I've been looking at how important the seeding process is and the need to "warm up" the RNG after seeding it. I used the 32-bit version that BDD is using for this testing, as it's probably the worst case as it has the most state.
The TL;DR is that whatever you do with seeding,
I'd recommend running the RNG straight away afterwards at least 8 times, preferably 16 times, and discarding the results, as the first samples can show significant bias based on the seed. A second point is that
it doesn't matter too much exactly how you set the state based on your seed (whether you spread the entropy around the state vector's bits, etc) - it affects things a bit, but the best way to do this shuffling is probably just to run the RNG itself because that's its specialty.
I experimented with - but didn't observe any benefit in - picking different "LDA" values. It does affect the quality of the random sequences overall (usually negatively) but it doesn't seem to have a noticeable effect on the correlation issues I was looking at here.
As an initial illustration, here's a graph showing successive 32-bit values (scaled down of course!) returned immediately after setting the seed very lazily to all zeros but with a small number (1, 2, 3, ..., 7, 8 ) in state vector entry 0:

- sc2.png (6.82 KiB) Viewed 759 times
It's pretty clear that the first few samples are all very similar regardless of the change in seed value. However after 4 or 5 samples things start to look better. Of course this is only looking at 8 different seed values, and not making any effort to spread the bits around even the first 16-bit word, let alone the whole 128-bit vector.
It's hard to visualise a large number of seeds but what I decided to do was to plot - for each of 2048 different seed values horizontally - the first value returned vertically, and then repeat for the second value on another frame, and the third on another, and so on, up to 8 frames, and put it in an animated GIF. So the animation shows the evolution of values returned, for each seed, over the first 8 calls to the random function. The correlations with the seed values are always clearly visible in the first few frames, and you can see how many frames it takes to get a random-looking arrangement, for various strategies of setting the whole seed vector.
I would again like to highlight that
even in the worst case, after 16 samples there's no visible pattern and also that
even in the best case, it still takes 6/7/8 samples before there's no visible pattern. This is why I advise to always discard the first 8 samples, and if you just discard the first 16 you can worry less about how you actually populated the seed vector.
These are animated GIFs but you might need to click through to play them and see all the frames.

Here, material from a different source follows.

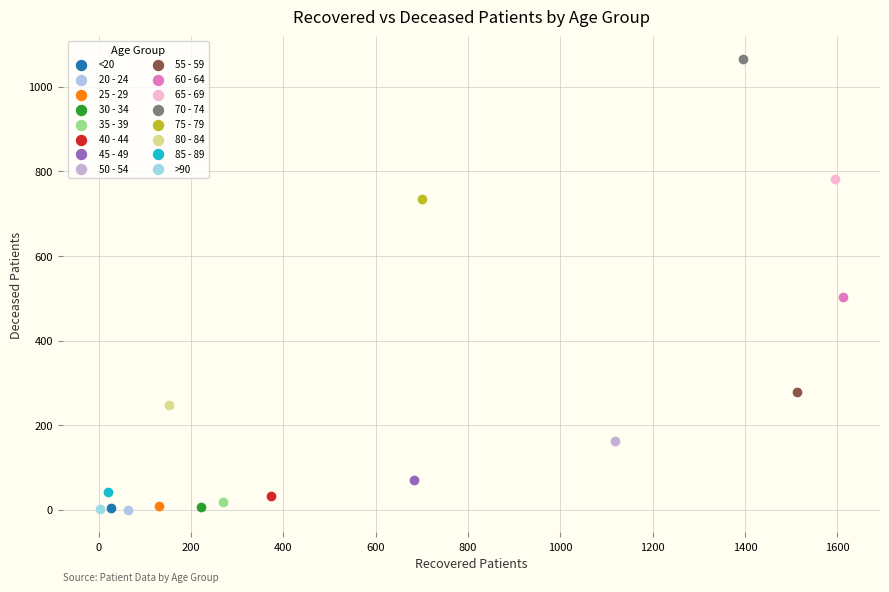

Which series contains the highest Y value?

70 - 74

First up - this is setting state[0] to the seed number (0-2047) directly, with the other state entries all set to zero. It is pretty much the worst thing you can do (actually setting a later state entry is worse...) and you can see it takes until about frame 6 before you see any irregularity in the pattern at all, and frame 8 before it looks fairly random. I put extra frames in this one because it was so slow to become random.

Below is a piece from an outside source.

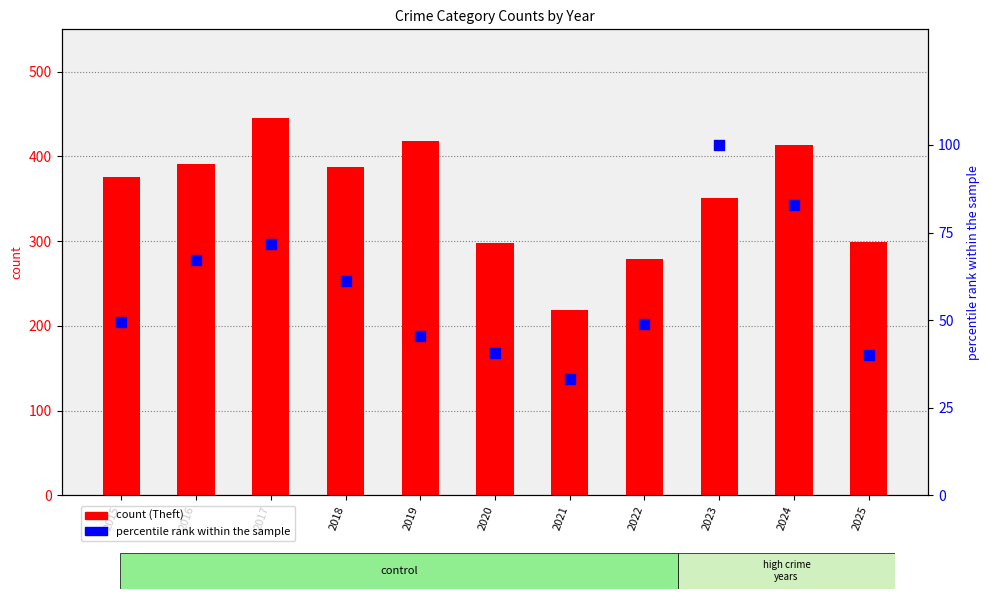

What is the total value across all series at 2017?

516.7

Next - still only setting state[0], but scaling the seed number to span the whole range of 16-bit values. This is quite a lot better, with irregularities in frame 4 and frame 6 being the last one that doesn't look random to my eye.
Now I did something like state[0] = seed + (seed << 4) + (seed << 8 ) + (seed << 12) so that the most varying bits are spread more widely over the word. It is a bit different but still pretty much takes until frame 7 to look random.
What if we go back to the version that scaled the seed up to span the whole 16-bit value, but now write that same value to all 8 state vector entries? I would say this still takes until frame 7 to look reasonably random, but it is easier to do and saves a lot of bitshifting.
Now the same thing but with the "mixed up" version that added bitshifted copies of seed to spread the entropy around. This is now better and frame 6 looks pretty random:
And finally, I made changed it to set different values in all of the state entries, still based on the same 11-bit seed number but just adding more variety across the state vector. This performs similarly to the previous one, I think, perhaps looking almost random on frame 5 but not quite - and, critically, it is still really bad before that point:
I think the summary is pretty much what I said in the TL;DR at the top - discard about 16 samples (it is the quickest and easiest way to avoid these problems) and aside from that so long as you find a decent way to get a unique number of up to 64 bits to use as a seed, you can just write it straight into the bottom of the state vector (in this version of the algorithm - some others would want it at the top), and you're guaranteed to get a unique sequence of numbers as a result.